Friday, November 09, 2007

ある丹波の女性の物語 第13回

遥かな昔、遠い所で第35回

 祖父が愈々目が不自由になった頃、舞鶴の酒屋に縁づいていたつる叔母さんが、肋膜炎になり帰って来た。嫁ぎ先では養生させてもらえず、父が見かねて、二男二女を残して離縁してもらったのである。うちで養生して全快後、将来の為何か身につけたいと、神戸の外人さんに洋裁を習いに行った。

 父は末の男の子を引き取り、叔母に洋裁店を開業させようと、目抜き通りに家を新築する事にした。私は板囲いのあるその普請場へ、毎日のように父と見に行ったものである。

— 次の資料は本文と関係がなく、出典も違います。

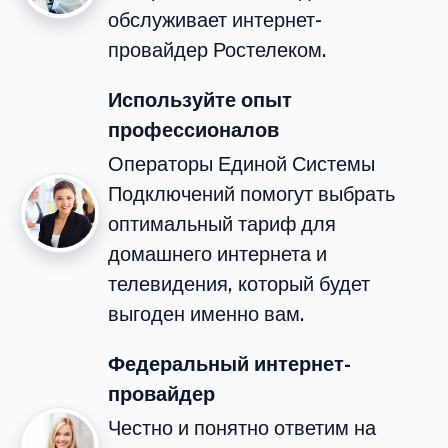
обслуживает интернет-
провайдер Ростелеком.
Используйте опыт
профессионалов
Операторы Единой Системы
Подключений помогут выбрать
оптимальный тариф для
домашнего интернета и
телевидения, который будет
выгоден именно вам.
Федеральный интернет-
провайдер
Честно и понятно ответим на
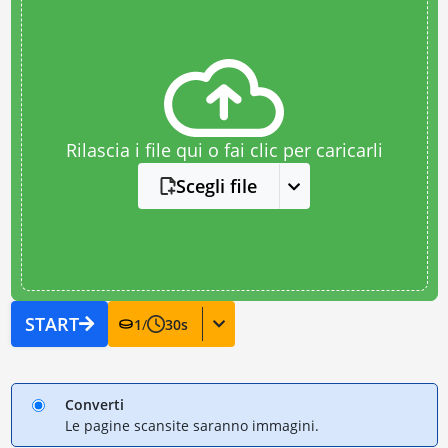
Rilascia i file qui o fai clic per caricarli
Scegli file
START
1
/
30
s
Converti
Le pagine scansite saranno immagini.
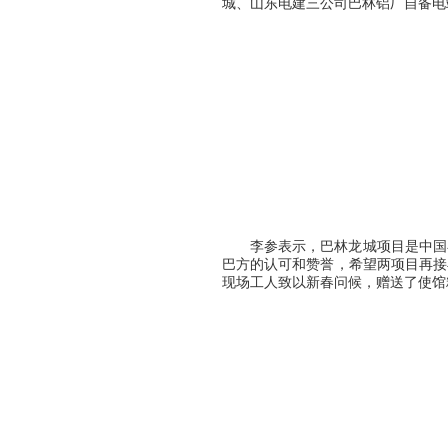
城、山东电建三公司巴林铝厂自
备电
李参表示，巴林龙城项目是中国
巴方的认可和赞誉，希望两项目再接
现场工人致以新春问候，赠送了使馆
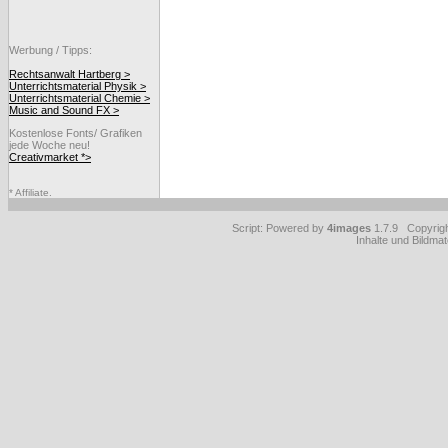
Werbung / Tipps:
Rechtsanwalt Hartberg >
Unterrichtsmaterial Physik >
Unterrichtsmaterial Chemie >
Music and Sound FX >
Kostenlose Fonts/ Grafiken
jede Woche neu!
Creativmarket *>
* Affiliate.
Script: Powered by
4images
1.7.9 Copyrig
Inhalte und Bildmat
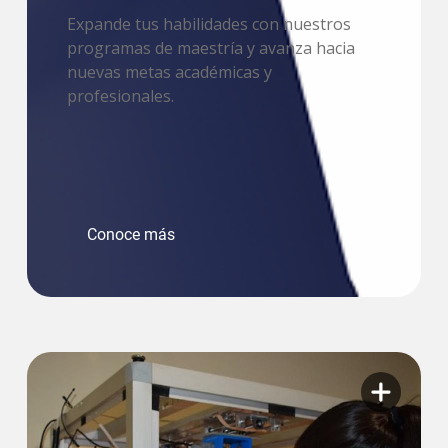
Expande tus habilidades con nuestros
programas de maestría y avanza hacia
nuevas metas académicas y
profesionales.
Conoce más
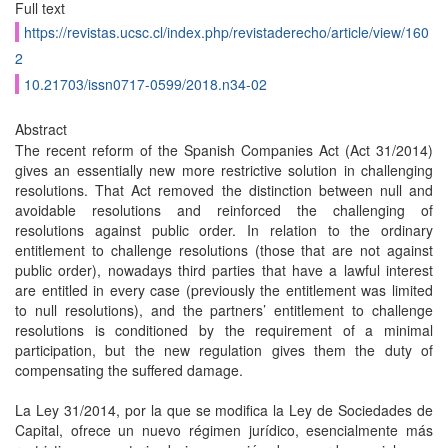
Full text
https://revistas.ucsc.cl/index.php/revistaderecho/article/view/160
2
10.21703/issn0717-0599/2018.n34-02
Abstract
The recent reform of the Spanish Companies Act (Act 31/2014)
gives an essentially new more restrictive solution in challenging
resolutions. That Act removed the distinction between null and
avoidable resolutions and reinforced the challenging of
resolutions against public order. In relation to the ordinary
entitlement to challenge resolutions (those that are not against
public order), nowadays third parties that have a lawful interest
are entitled in every case (previously the entitlement was limited
to null resolutions), and the partners’ entitlement to challenge
resolutions is conditioned by the requirement of a minimal
participation, but the new regulation gives them the duty of
compensating the suffered damage.
La Ley 31/2014, por la que se modifica la Ley de Sociedades de
Capital, ofrece un nuevo régimen jurídico, esencialmente más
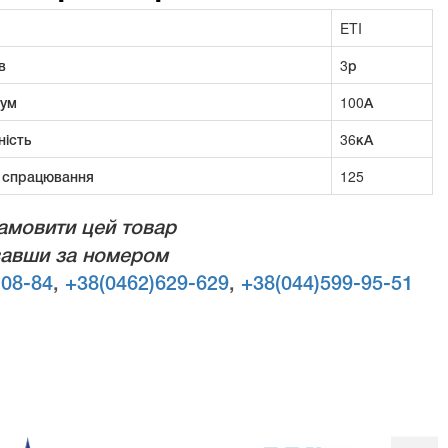
ETI
в
3р
рум
100А
ність
36кА
 спрацювання
125
амовити цей товар
авши за номером
-08-84
,
+38(0462)629-629
,
+38(044)599-95-51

叔母はどれ位修行したのか分らないが、次々私のために、別珍のワンピース、レースの洋服にお対の帽子、半ズボン、毛糸編のワンピース等を作ってくれた。家が立つ間、祖父と叔母が離れのコタツに差し向かいで当たっていた事やミシンを踏んでいる束髪の叔母の後姿が目に浮かぶ。洋服は色あせた写真でしか見ることができないが、神戸土産の西洋人形は、今もテレビの上から私にほほえみかけてくれる。
 
4歳位の頃かと思うが、苺の季節に叔母は亡くなった。折角の父の心づくしもすべてが無駄になった。臨終の後、私にも口をしめらせてくれた。亡くなる前日だったか、叔母が、苺を細い指でつまんで食べさせてくれた事が忘れられない。

 不幸な叔母の為に盛んな葬式が教会で行われた。私は大勢の人が集まるのがとても嬉しくて、火葬場で飛んだり跳ねたりしたようである。帰るなり母は、みんなの前で私の背中にお灸をいくつもすえた。泣き叫んだが誰も止めてくれなかった。